Quo Vadis Musica Classica?

October 1, 2013

It seems that we are on the cross roads with regards to the future of so called serious music,  especially in the US. The CIty Opera of NYC in bankruptcy, The Minnesota Orchestra might follow the suit, the musicians are on strike for almost a year! Those are only some of the facts.

Why can’t we support a society where the professional artists can make a dissent living? And yet there are new arts center being build. People always loved the performing arts, the music.This will not disappear. We might use different formats of presentation, we might use different instruments, or is it that simple? In my view the classical music should be an important part of every child upbringing.  As my husband says: we insist on children learning to wash their teeth (often against their will..) The same way we should insist on musical education. The rewards are numerous and obvious. We are falling behind! Have a look at El Sistema in Venezuela!  It does not have to be an elite choice art. The music language IS universal, when WE LISTEN!


The Great Albert Einstein

” A human being is a part of the whole called by us “the universe,” a part limited in time and space. He experiences himself, his thoughts and feelings, as something separate from the rest – a kind of optical delusion of consciousness.  This delusion is a kind of prison for us, restricting us to our personal desires and affection for a few persons nearest to us. Our task must be to free ourselves from the prison by widening the circle of understanding and compassion to embrace all living creatures and the whole of nature in its beauty. ”
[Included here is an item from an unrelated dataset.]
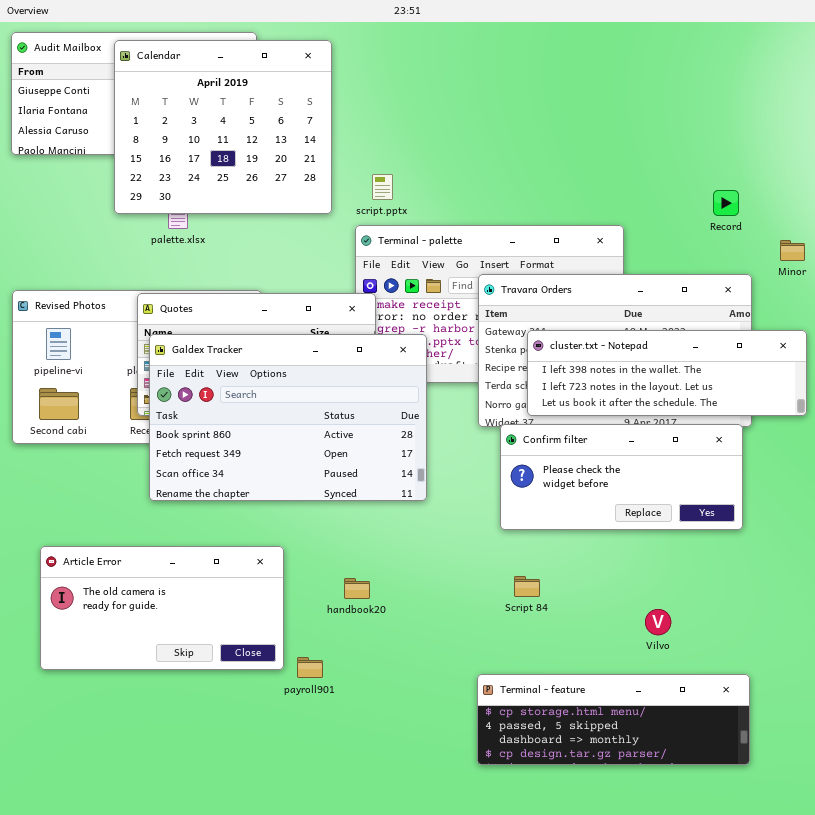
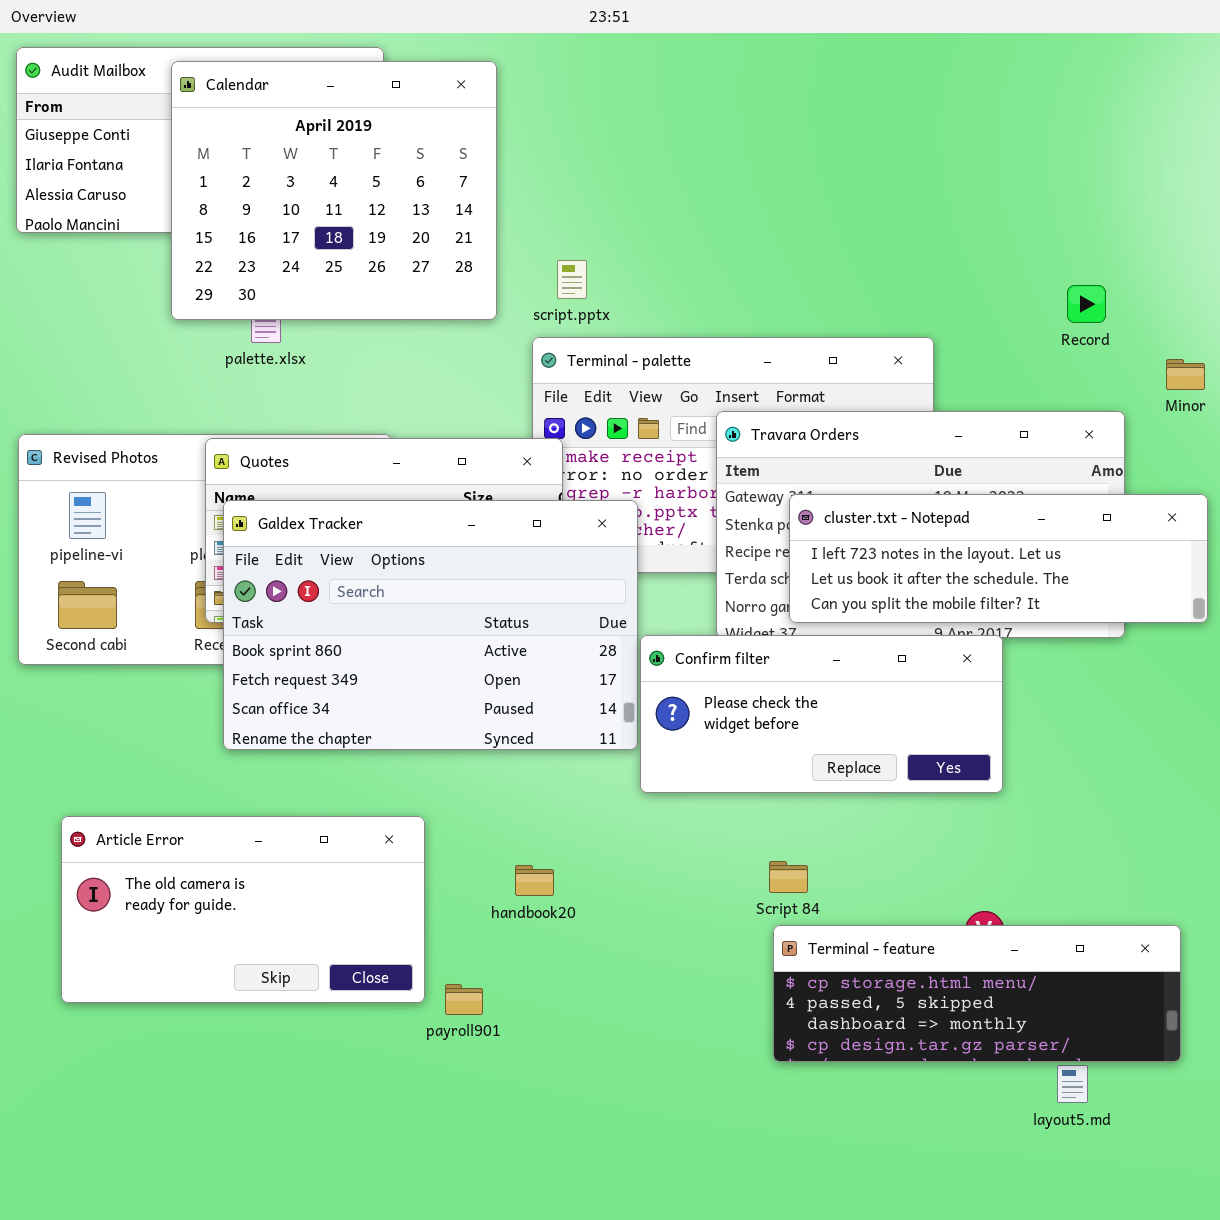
cluster.txt - Notepad: [527,330,807,416] -> [789,494,1208,623], scrolled down 1 row
Confirm filter: [500,424,743,530] -> [640,635,1003,793], moved
Terminal - feature: [477,674,750,765] -> [773,925,1181,1062], moved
I found this quote, do not know where was it taken from, one of the most profound thoughts I came across. And Yes, supposably he played violin out of tune…everything being relative..

Krzysztof Penderecki European Center for Music in Lusławice

Opening night of the KPEuropean Center for Music

Opening night of the KPEuropean Center for Music, Lusławice, May 21, 2013


June 8, 2013

What an amazing site! Super facilities, concert hall, dorms, studios for 90 students, and faculty apartments, brand new and beautiful, situated in the middle of rolling hills in South – Eastern Poland. It is the brainchild, “dream come true” of Krzysztof Penderecki. The master composer, who created an aboretum of more than 2000 trees in his estate, donated 200 hectares of his grounds to build this Center adjacent to his home. As he said in his address on Opening Night: he wants to give back to the community, to offer the possibility for children and young people to study with the best artists in the most nurturing environment, and to offer people of the surrounding villages a chance to hear life classical music with an emphasis on the contemporary.  In the last few weeks five thousand people already came to hear concerts. The hall for 600-700 people has fabulous acoustics. The Opening Night concert, by invitation only, gathered many VIPs including the First Lady of Poland, the present and past Ministers of Cultures, regional and local officials, people instrumental in accomplishing this “Miracle in Lusławice”, and lots of friends. The program chosen by Penderecki himself opened with selections of Grieg, Górecki, and Elgar performed by The Lusławice Talent Orchestra (participants from the Center’s first educational project for children aged 7-14), followed by Penderecki’s Third String Quartet “Leaves from an Unwritten Diary” played by The Apollon Musagete Quartette,  and Mendelssohn’s String Octet with Anne-Sophie Mutter and Mutter’s Virtuosi.

KP in Luslawice

A quote from Krzysztof Penderecki: ” No artistic creativity can survive without roots. Let’s look at a tree: it teaches us that a work of art must take roots in two things – the ground and the sky – and that the most sublime and fundamental values are always the key. May, therefore, this place in Lusławice become a particular “tree of knowledge” for young and talented musicians, and help them set forth in their further artistic careers.”



April 1, 2013

On my recent visit to Kraków, Yaniv and I went to see “The Exhibition of Musical manuscripts” at the Jagiellonian Library. It was one of the accompanying events on the occasion of the “17th Ludvig van Beethoven Easter Festival. I knew I was going to see something VERY special: manuscripts of Mozart, Beethoven…and  was overwhelmed by the sheer joy and humility in presence of those treasuries. Can you imagine seeing Beethoven’s sketch book in a very difficult to read hand writing? There were some motives, ideas, later found in his compositions. Next to it, almost “clean” Mozart Symphony in E flat Major KV 543. And there was more Mozart, Bethoven (Seventh Symphony) Schubert, Bach, Mendelssohn, Haydn, Brahms, Wagner, Verdi AND Lutosławski, Górecki and Penderecki.

Those and many more are available to scholars, but rarely visible to public. It was a bit surreal to see it housed in a “regular” library, full of todays life, students. What is it going to be like a hundred years from now? Todays composers “originals” will be digitally stored? available on Sibelius 2008?


March 13, 2013

A few thoughts about the impact of live music. With today’s  technology, we practically have all music at our disposal, yet nothing will give you, the listener the same emotional reaction as live performance. Here is but one example of a post-September 11th reflection, which was published in the NY Polish Daily “Nowy Dziennik”:


 “I deeply believe in the healing power of classical music.  If even for a couple of minutes, in one phrase, we gave comfort to the listeners  - it is good that we came.”